There is a difference between Aemon and show Jon. Aemon willingly went to the Wall so he didn't threaten Aegon V. Jon was sent to the Wall by everyone as a peace offering to Greyworm. Is Bot the dame because Jon has no personal choice in the show.
(about this ask)
Oh, absolutely! The show fucked that up. If the ending is the Wall, it would have to be abdication/choosing the Wall.
But, as I've said before, even though I've accepted that ending, I definitely think the Lord of the Gift ending is a compelling theory, especially because the Wall ending makes no sense anyway. Jon is a man of the Watch and they already think he's a traitor, he's gonna go help retake Winterfell and will be involved in handling the Targ threat. Who is gonna believe that him returning to the Wall will prevent him from getting involved in the realm's business/politics?
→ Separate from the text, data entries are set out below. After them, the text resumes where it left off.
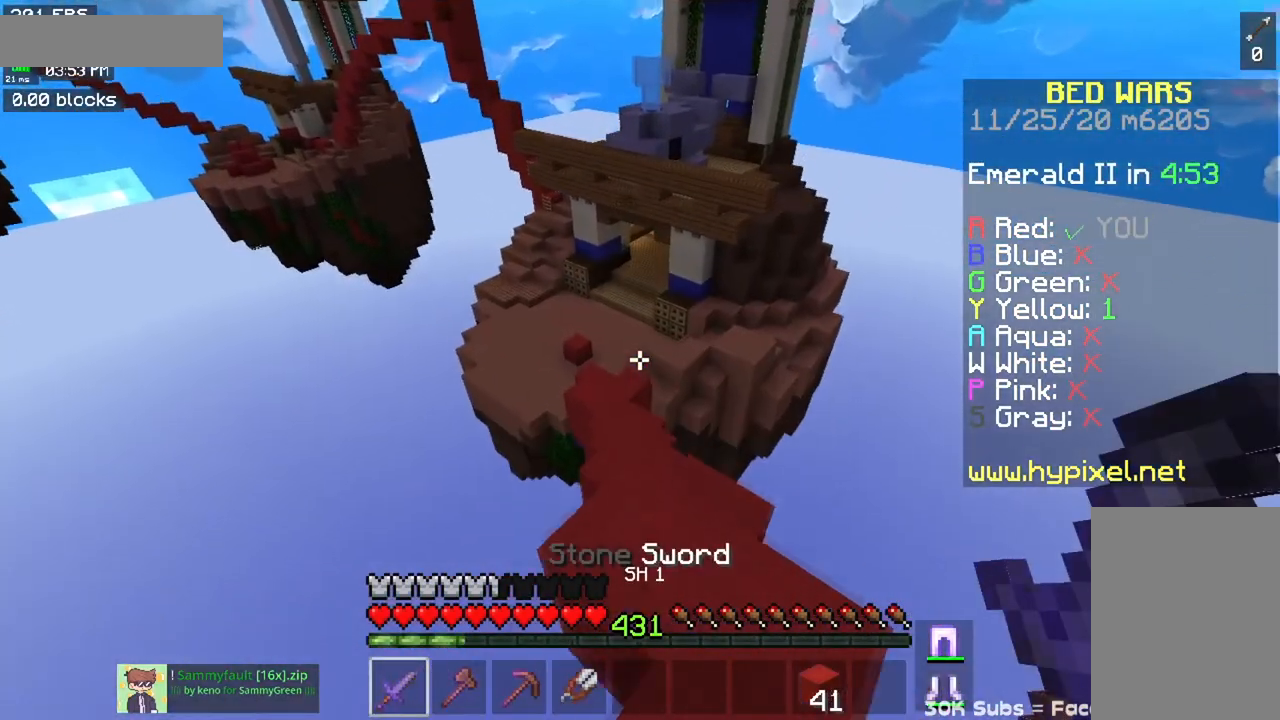
{"keys": ["w"], "mouse": [], "events": []}
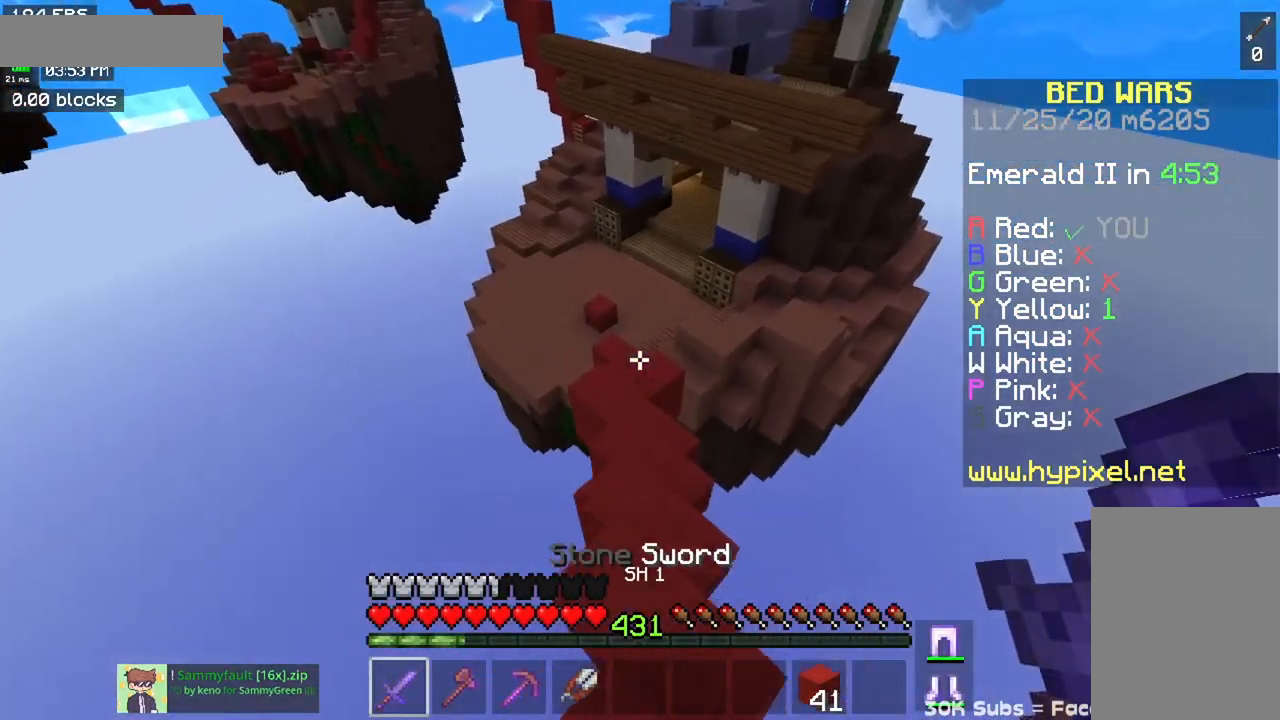
{"keys": ["w"], "mouse": [], "events": []}
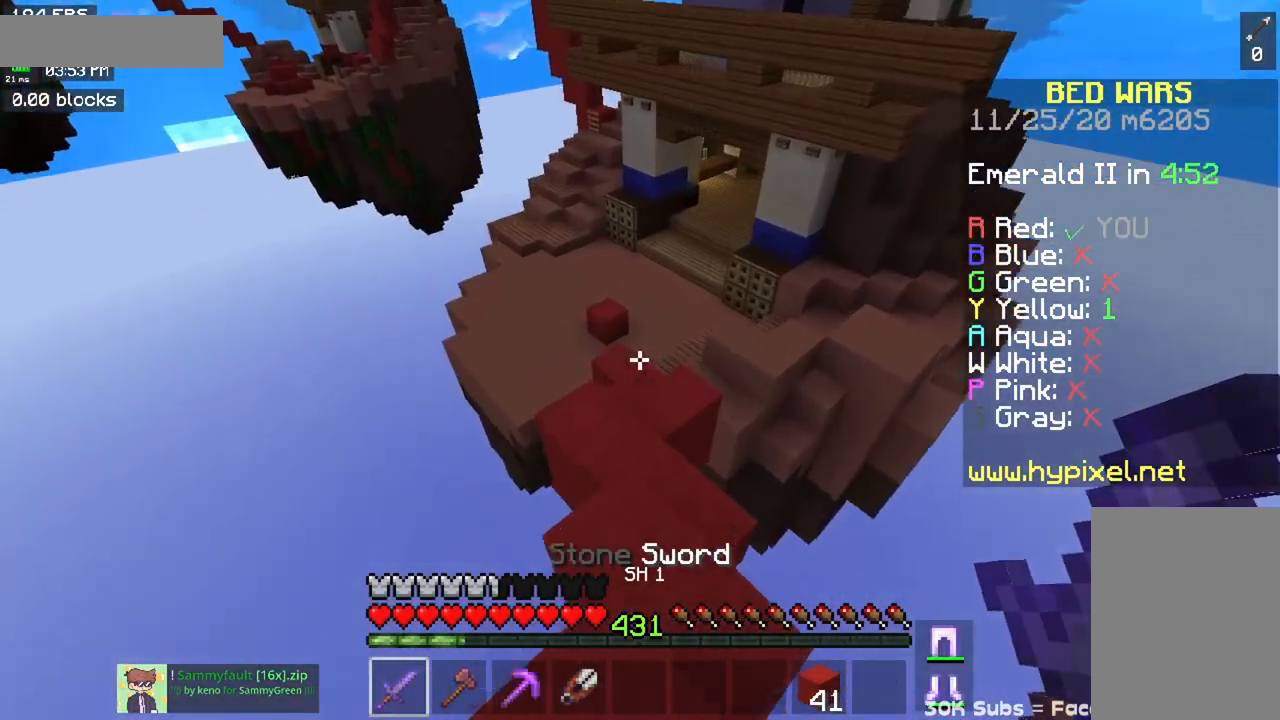
{"keys": ["w"], "mouse": [], "events": []}
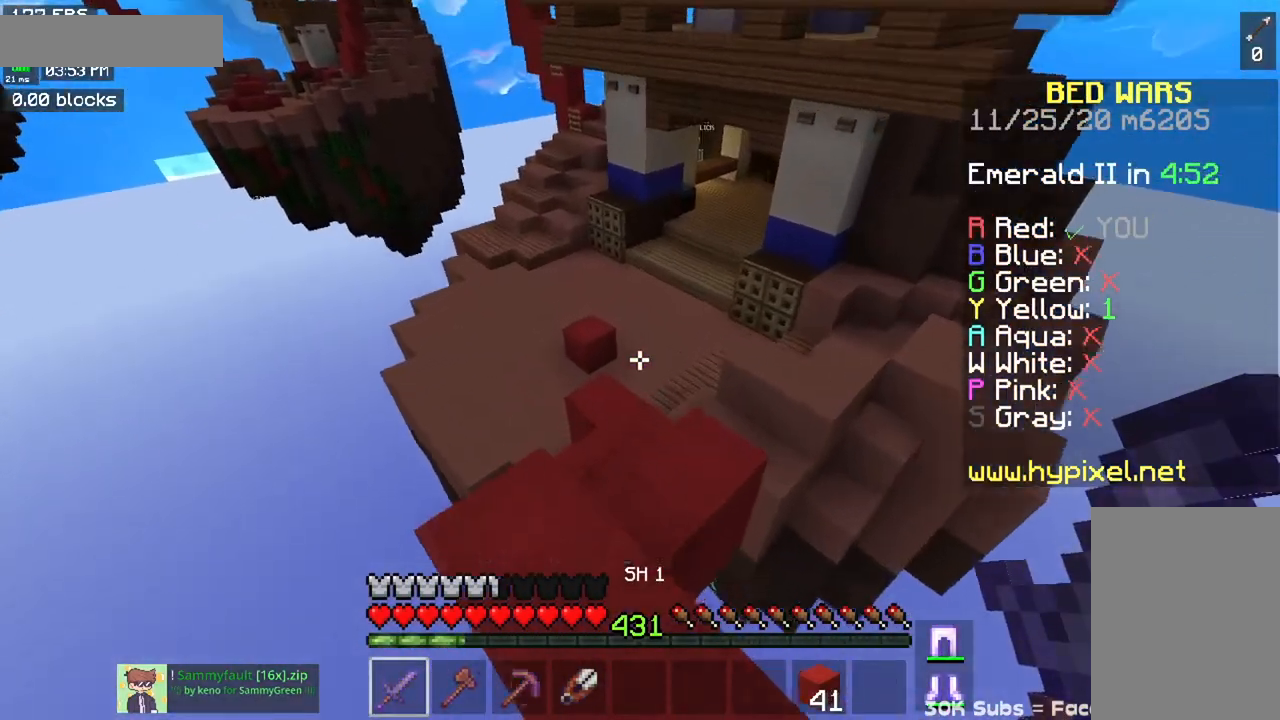
{"keys": ["w"], "mouse": [], "events": []}
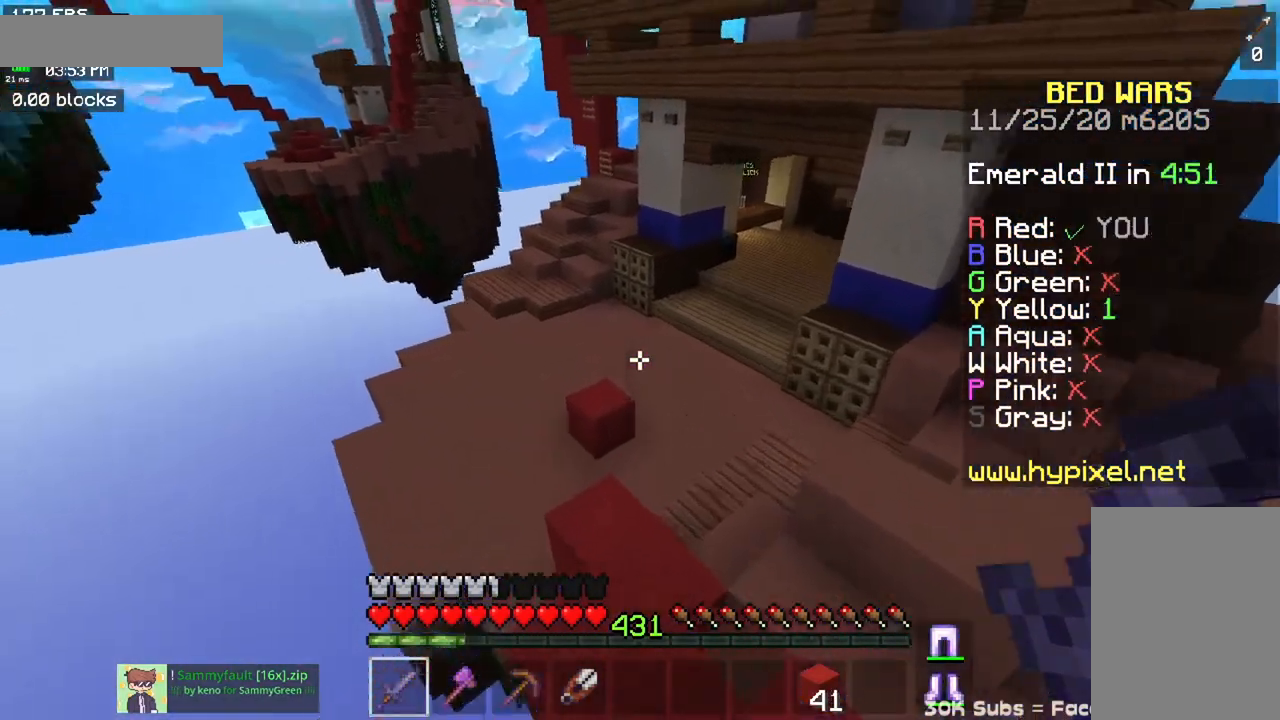
{"keys": ["d", "w"], "mouse": [], "events": [[234, "d", "down"]]}
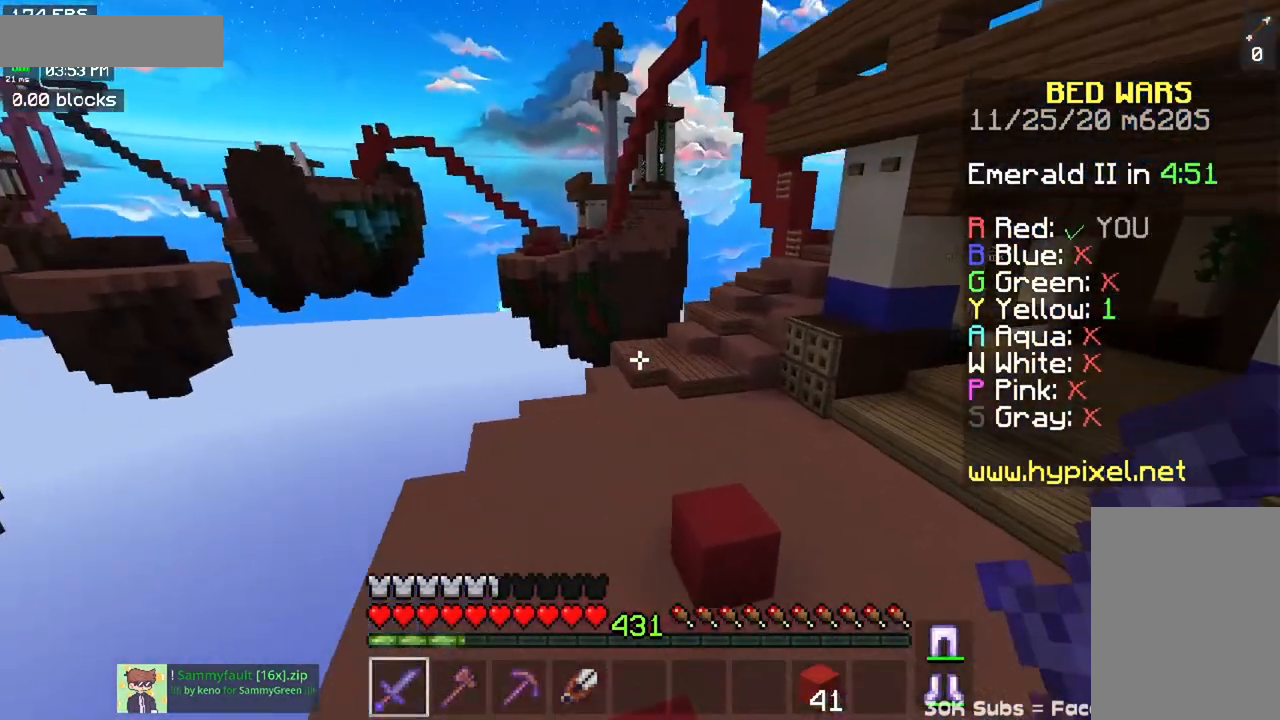
{"keys": ["d", "w"], "mouse": [], "events": [[16, "d", "up"], [166, "space", "down"], [450, "space", "up"], [467, "d", "down"]]}
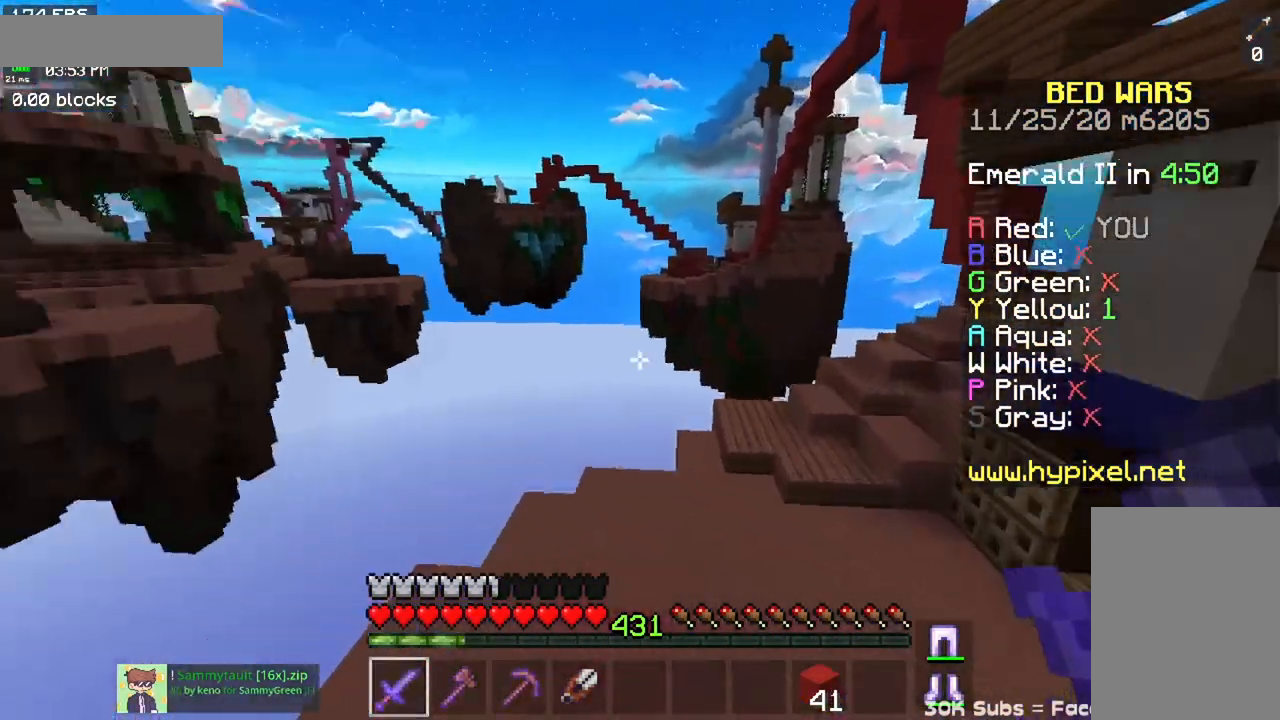
{"keys": ["d", "s"], "mouse": [], "events": [[267, "w", "up"], [501, "s", "down"]]}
"I mean it this time, for realzies."
Please. I mean, I still think it's possible, but it's already been undermined as a solution. In the show he left, became king, and then went back. It just doesn't work!
What some of us talked about after the show ended was that perhaps through some scheming, Tyrion does end up hand for a time, and that originally planned feud between him and Jon manifests in him finagling to keep Jon at the Wall, but eventually, Jon is able to return to Winterfell. That works with that odd "in ten years" line which felt like we were being given a date for when the future would be brighter for our boy.
Only, Jon is not Aemon. I can't see how he mirrors Aemon. Aemon dodged responsibility; Jon assumes responsibility whenever it is needed. Aemon hid away in the Wall because he refused to take the role he was given (becoming a king). Jon went there to make sth of himself and because there was nothing for him in his own home. Jon is nothing like Aemon imo. I think, all readers saw the similarities, but they are sumperficial. (dif anon, if that wasn't clear, haha).
(about this ask)
I don’t think it is so much that the guys are the same as the passages about Aemon feel like foreshadowing. The idea is that Dany takes KL, bringing the throne back into Targ hands, and then you read this passage with Jon in the Aemon role, Bran in the Aegon role:
Jon was not entirely innocent of the history of the realm; his own maester had seen to that. "That was the year of the Great Council," he said. "The lords passed over Prince Aerion's infant son and Prince Daeron's daughter and gave the crown to Aegon."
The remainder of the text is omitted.